[WRITTEN REQUEST] Write the next part of the passage below about choosing virtual zoom views from a captured image, starting right after its last sentence.

[PROVIDED PASSAGE]
----------------
The rectangle 14 represents a 176 by 144 pixel area which is the
expected display capability of a client viewing screen 10 whilst
the rectangle 13 encompasses a 352 by 288 pixel view.
[0041] Referring also to FIG. 4, the view of rectangle 12 may be
reproduced following compression to 176 by 144 pixels schematically
represented by rectangle 121. It will be seen from the
representation that the viewed image will contain all of the
information in the captured image. However, the image is likely to
be "fuzzy" or unclear and lacking detail because of the compression
carried out. This view may however be transmitted to the client
terminal 10 in the first instance to enable the client to determine
the preferred view on the client terminal display This may be done
by defining rectangle 121 as "angle view 1", the smaller area 13
(rectangle 131) as angle view 2 and the screen size corresponding
selection 14 (rectangle 141) as angle view 3 enabling a simple
entry from a keypad for example of digits one, two or three to
select the view to be transmitted. This allows the viewer to select
a zoom level which is effected as a virtual zoom within the server
1 rather than being a physical zoom of the camera 1 or other image
capture device.
[0042] Thus if the client selects angle view 2, the image may
appear similar to that of FIG. 5 having slightly more detail
available (although some distortion may occur due to any
incompatibility between the x and y axes of the captured image to
the viewed image area). The client may again choose to zoom in
further to view the area encompassed by rectangle 141 to obtain the
view of FIG. 6 which is directly selected on a pixel correspondent
basis from the captured image.
[0043] While the description above shows the provision of three
angle views it should be appreciated that the number of views which
can be derived from the captured image 12 is not so limited and a
wider selection of potential views is easily generated within the
server 1 to provide the client 10 with a wider choice of viewing
angles and zoom levels from which to select.
----------------
[MATERIAL PROVIDED]

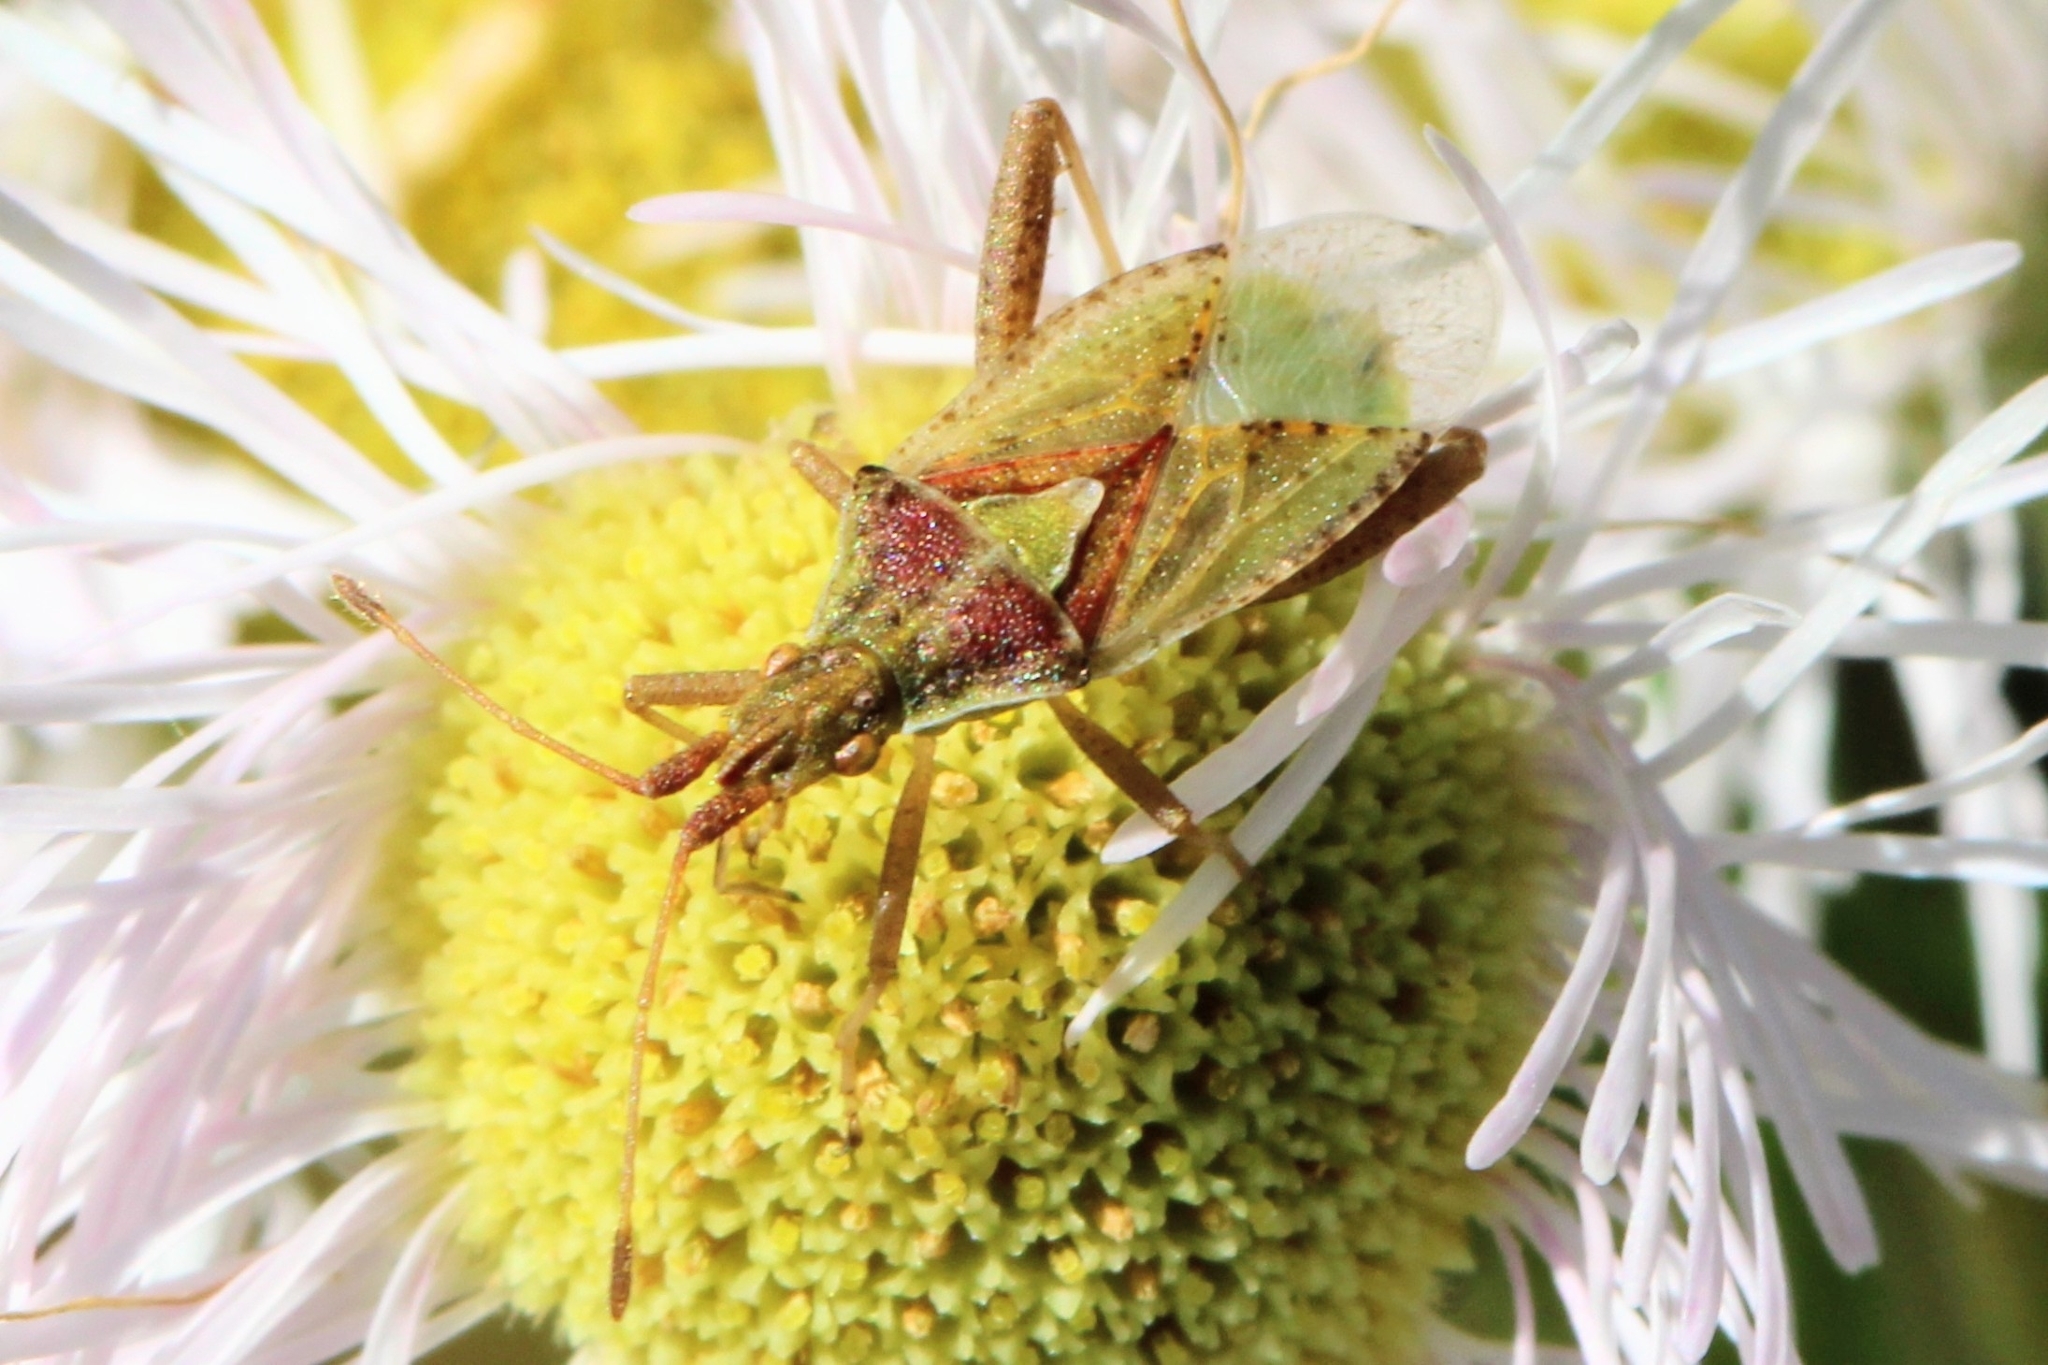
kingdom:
----------------
[RESULT OF THE EXERCISE]
[0044] It is also noted that the numeric information returned from
the client terminal 10 need not be as a result of a displayed image
but could be a pre-emptive entry from the client terminal 10 on the
basis of prior knowledge by the user of the views available. In an
alternative implementation, the server may select the initially
transmitted view on the basis of the user's historic profile so
that the user's normally preferred view is initially transmitted
and users response to the transmission determines any change in
zoom level or angle view subsequently transmitted.
[0045] The algorithm used to provide the potential angle views is
simple and uses the following steps:--
[0046] The maximum resolution of the capture source (e.g. camera 1)
is required, in this example 640 by 480 pixels). The resolution of
the compressed video stream is also required, herein assumed to be
176 by 144 pixels).
[0047] For the first calculated angle view a one-to-one
relationship directly from the captured video stream is used. Thus
referring also to FIG. 3, pixels within the window 14 are directly
used to provide a 176 by 144 pixel view (angle view 3, FIG. 6).
[0048] To calculate the dimensions of the next angle view each of
the x and y dimensions is multiplied by 2 giving 352 by 488 pixels
as the next recommended angle view. The server is programmed to
check that the application of the multiplier does not exceed the
selection to exceed the dimensions of the video stream from the
capture source (640 by 480) which in this step is true.
[0049] In the next step the dimensions of the smallest window 14
are multiplied by three, provided that the previous multiplier did
not cause either for the x and y dimensions to exceed the
dimensions of the captured view. In the demonstrated case this
multiplier results in a window of 528 by 432 pixels (not shown)
which would be a further selectable virtual zoom.
[0050] The incremental multiplication of the x and y dimensions of
the smallest window 14 continues until one of the dimensions
exceeds the dimensions of the video capture window whereupon the
process ceases and determines this multiplicand as angle view 1,
the other zoom factors being defined by incremental angle view
definitions. Thus the number of angle views having been determined
and the possible angle views are produced the number of available
angle views is transmitted by the server 1 to the client 10. One of
these views will be a default view for the client, which may be the
fully compressed view (angle view 1, FIG. 4) or, as hereinbefore
mentioned a preference from a known user or by pre selection in the
server.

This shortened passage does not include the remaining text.